Interestingly the macOS one is not very accurate. I took a screenshot of your comment and macOS OCR read the "cmd+shift+4" as "cod+shift+4".
The thing is, if the linked app is using Apple's Vision API, it will perform the same.
Good point. From the list of supported languages [1] it looks like it is in fact using the Vision API in fast mode (as accurate mode seems to support more languages).

[1] https://www.textcapture.app/#faq

I wonder why that is? Could it mean that Apple trained their ocr tool to favor nontechnical text. Meaning the tool determined that “cod” was more likely than “cmd”

Interestingly, iOS corrected “cmd” to “cod” when I first typed it out.

It correctly OCR'd it for me.
I disabled that function because it gives the false illusion that docs and images can be saved with text and then will be indexable and searchable in the Finder and other apps; they are not. When I open a PDF, I need to know that it has native text actually saved in the file. If it doesn't, then I will OCR it so it is for sure indexable and searchable.
I have been using this one for quite a while, it works well for me:

https://github.com/schappim/macOCR

(I'd say my number one use is snagging urls out of Zoom presentations, quicker and easier than a screenshot)

Agreed. But I do wonder if this product provides a better enough UX to be worth it’s current price. In my case, it doesn’t support the languages I use so I’ll be sticking with the default Mac feature.
I've been doing this for a while and find that the OCR performance is fantastic.
Works for images in Preview and even in Safari too. Super handy.
You can even search for text in images in Safari. I was dumbfounded the first time I searched for some text in a page and Safari found it in an image on the page.
Works in Photos.app for searching for text in your photo albums too.

macOS OCR behavior extends to most similar things in iOS too.

Which makes Photos.app a surprisingly good recipe book.
Also as a rolodex.
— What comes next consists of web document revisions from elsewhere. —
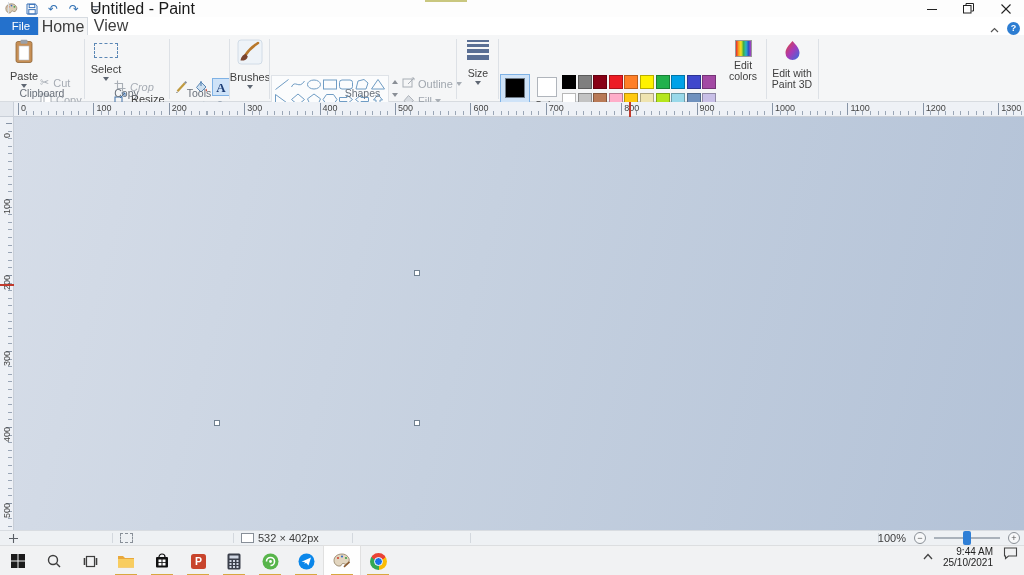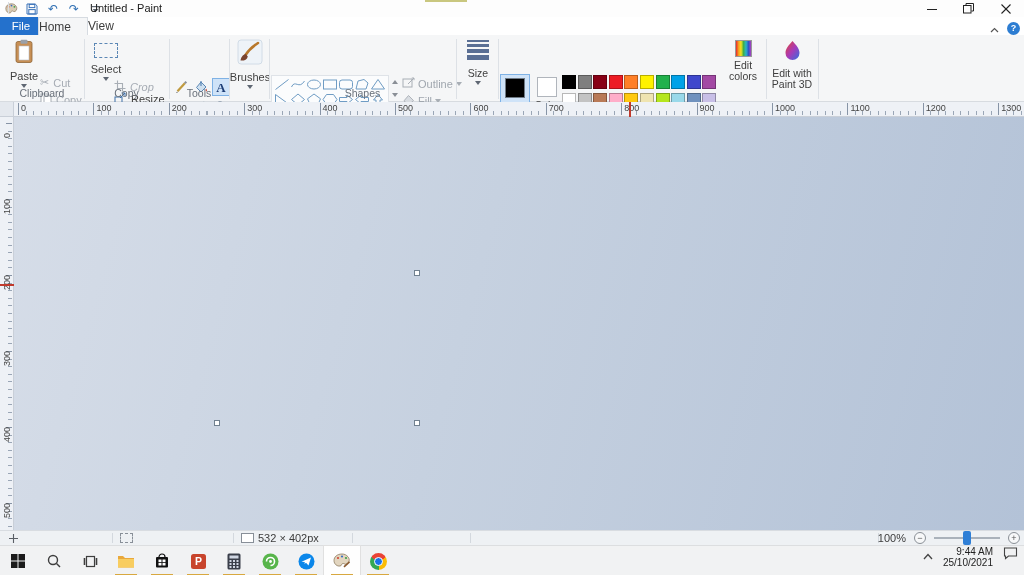--- a/index.html
+++ b/index.html
@@ -6,30 +6,30 @@
   html,body { width:1024px; height:575px; overflow:hidden; }
   body { font-family:"Liberation Sans", sans-serif; background:#fff; position:relative; }
   #screen { position:relative; width:1024px; height:575px; background:#fff; }
 
   
   .titlebar { position:absolute; left:0; top:0; width:1024px; height:17px; background:#fdfdfd; }
   .qat { position:absolute; left:4px; top:1px; display:flex; align-items:center; gap:7px; height:15px; }
   .qat .sep { width:1px; height:11px; background:#d9dde2; }
   .qat-btn { display:flex; align-items:center; justify-content:center; width:14px; height:14px; font-size:11px; }
   .arrow-glyph { font-family:"DejaVu Sans","Liberation Sans",sans-serif; color:#2f6fb3; font-size:12px; line-height:12px; }
-  .title-text { position:absolute; left:90px; top:0; height:17px; line-height:17px; font-size:11px; color:#1b1b1b; }
+  .title-text { position:absolute; left:90px; top:0; height:17px; line-height:17px; font-size:16px; color:#1b1b1b; }
   .winbtns { position:absolute; right:0; top:0; display:flex; }
   .winbtn { width:37px; height:17px; display:flex; align-items:center; justify-content:center; }
   .top-artifact { position:absolute; left:425px; top:0; width:42px; height:2px; background:#c9c77f; }
 
   
   .tabrow { position:absolute; left:0; top:17px; width:1024px; height:18px; background:#ffffff; }
   .tab-file { position:absolute; left:0; top:0; width:42px; height:18px; background:#2471cc; color:#fff;
               font-size:11.5px; text-align:center; line-height:18px; }
-  .tab { position:absolute; top:0; height:18px; font-size:12px; color:#3d3d3d; text-align:left; line-height:18px; }
+  .tab { position:absolute; top:0; height:18px; font-size:16px; color:#3d3d3d; text-align:center; line-height:18px; }
   .tab-home { left:38px; width:50px; background:#f5f6f7; border:1px solid #d6dbe1; border-bottom:none; }
   .tab-view { left:88px; width:46px; }
   .tab-extras { position:absolute; right:4px; top:2px; display:flex; align-items:center; gap:8px; }
   .help-circle { width:13px; height:13px; border-radius:50%; background:#2d7dd2; color:#fff; font-size:9px;
                  font-weight:bold; display:flex; align-items:center; justify-content:center; }
 
   
   .ribbon { position:absolute; left:0; top:35px; width:1024px; height:67px; background:#f5f6f7; border-bottom:1px solid #d7dbe0; }
   .rsep { position:absolute; top:4px; height:60px; width:1px; background:#dde1e6; }
   .group-label { position:absolute; bottom:2px; font-size:10.5px; color:#69707a; text-align:center; }

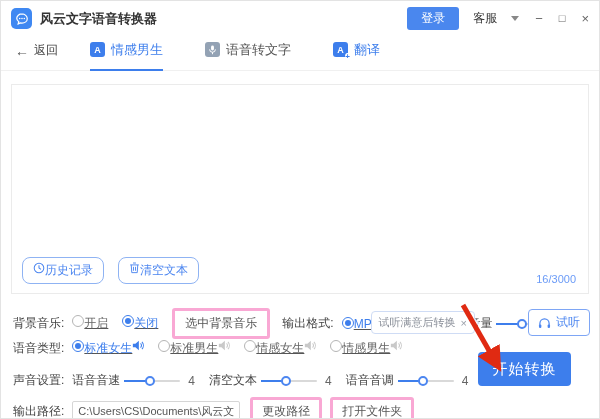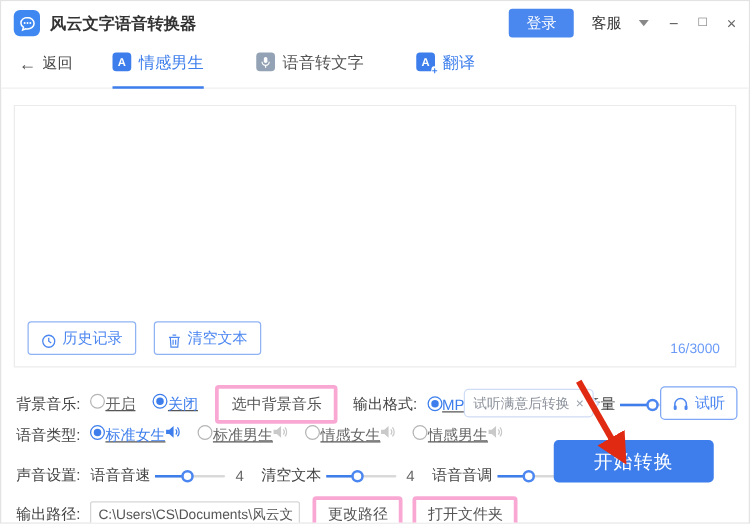--- a/index.html
+++ b/index.html
@@ -28,21 +28,21 @@
   .tab.hl { color:#3d7eec; }
   .tabicon { width:15px; height:15px; border-radius:3px; display:inline-flex; align-items:center; justify-content:center; font-size:9px; font-weight:bold; color:#fff; position:relative; }
   .tabicon.blue { background:#3d7eec; }
   .tabicon.gray { background:#93a2b4; }
   .tabicon .plus { position:absolute; right:-2px; bottom:-3px; font-size:8px; color:#3d7eec; background:#fff; border-radius:50%; line-height:7px; }
 
   
   .textpanel { position:absolute; left:10px; right:10px; top:83px; height:210px; border:1px solid #ebebeb; background:#fff; }
   .editor { position:absolute; inset:0 0 42px 0; width:100%; border:none; resize:none; outline:none; font-family:inherit; font-size:13px; padding:8px; color:#333; }
   .editor-actions { position:absolute; left:10px; bottom:9px; display:flex; gap:14px; }
-  .obtn { display:inline-flex; align-items:flex-end; gap:5px; background:#fff; border:1px solid #8fb3f3; color:#4c86f0; font-size:12px; padding:4px 10px; border-radius:3px; cursor:pointer; font-family:inherit; }
+  .obtn { display:inline-flex; align-items:flex-start; background:#fff; border:1px solid #8fb3f3; color:#4c86f0; font-size:12px; padding:4px 10px; border-radius:8px; cursor:pointer; font-family:inherit; }
   .counter { position:absolute; right:12px; bottom:8px; font-size:11px; color:#6b9bf7; }
 
   
   .row { position:absolute; left:12px; display:flex; align-items:center; font-size:12px; color:#555; }
   .row1 { top:307px; }
   .row2 { top:339px; }
   .row3 { top:371px; }
   .row4 { top:396px; }
   .lab { color:#444; margin-right:8px; white-space:nowrap; }
   .ropt { display:inline-flex; cursor:pointer; margin-right:14px; white-space:nowrap;text-decoration:underline; }
@@ -63,21 +63,21 @@
 
   .path-input { width:168px; height:22px; border:1px solid #d6d6d6; border-radius:2px; font-size:11px; color:#555; padding:0 5px; font-family:inherit; margin-right:10px; overflow:hidden; white-space:nowrap; }
   .row4 .gbtn { margin-right:8px; padding:3px 9px; }
 
   
   .tip-row { position:absolute; top:308px; right:9px; display:flex; align-items:center; gap:9px; }
   .tip-tag { position:relative; display:flex; align-items:center; gap:5px; border:1px solid #cfdcf5; background:#fff; border-radius:4px; padding:3px 7px; font-size:11px; color:#8a8f99; white-space:nowrap; }
   .tip-tag::after { content:""; position:absolute; right:-4px; top:50%; width:6px; height:6px; background:#fff; border-top:1px solid #cfdcf5; border-right:1px solid #cfdcf5; transform:translateY(-50%) rotate(45deg); }
   .tip-close { color:#9aa0aa; cursor:pointer; font-size:11px; }
   .preview { display:inline-flex; align-items:center; gap:5px; background:#fff; border:1px solid #7ea6f5; color:#4c86f0; font-size:12px; padding:4px 9px; border-radius:4px; cursor:pointer; font-family:inherit;margin-left:44px; }
-  .convert { position:absolute; top:351px; right:28px; width:128px; height:34px; background:#3d7eec; color:#fff; border:none; border-radius:4px; font-size:15px; cursor:pointer; font-family:inherit; letter-spacing:1px; }
+  .convert { position:absolute; top:351px; right:28px; width:93px; height:34px; background:#3d7eec; color:#fff; border:none; border-radius:4px; font-size:15px; cursor:pointer; font-family:inherit; letter-spacing:1px; }
   .red-arrow { position:absolute; left:452px; top:300px; width:58px; height:72px; pointer-events:none; z-index:6; }
 </style>
 </head>
 <body>
 
 <div class="window">
 
   <div class="titlebar">
     <div class="logo">
       <svg width="14" height="14" viewBox="0 0 16 16">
I just take pictures of business cards and you can long press to OCR the phone number and dial from that immediately with no need to even create contact entries unless it becomes a repeat relationship, and if you do, you can usually insta-create the contact card in full with just a long press on the image.
The moment I realized this was now a table-stakes feature for a GUI OS, for me, was when I’d been reading and copy-pasting from an image for a couple minutes before realizing it wasn’t a PDF.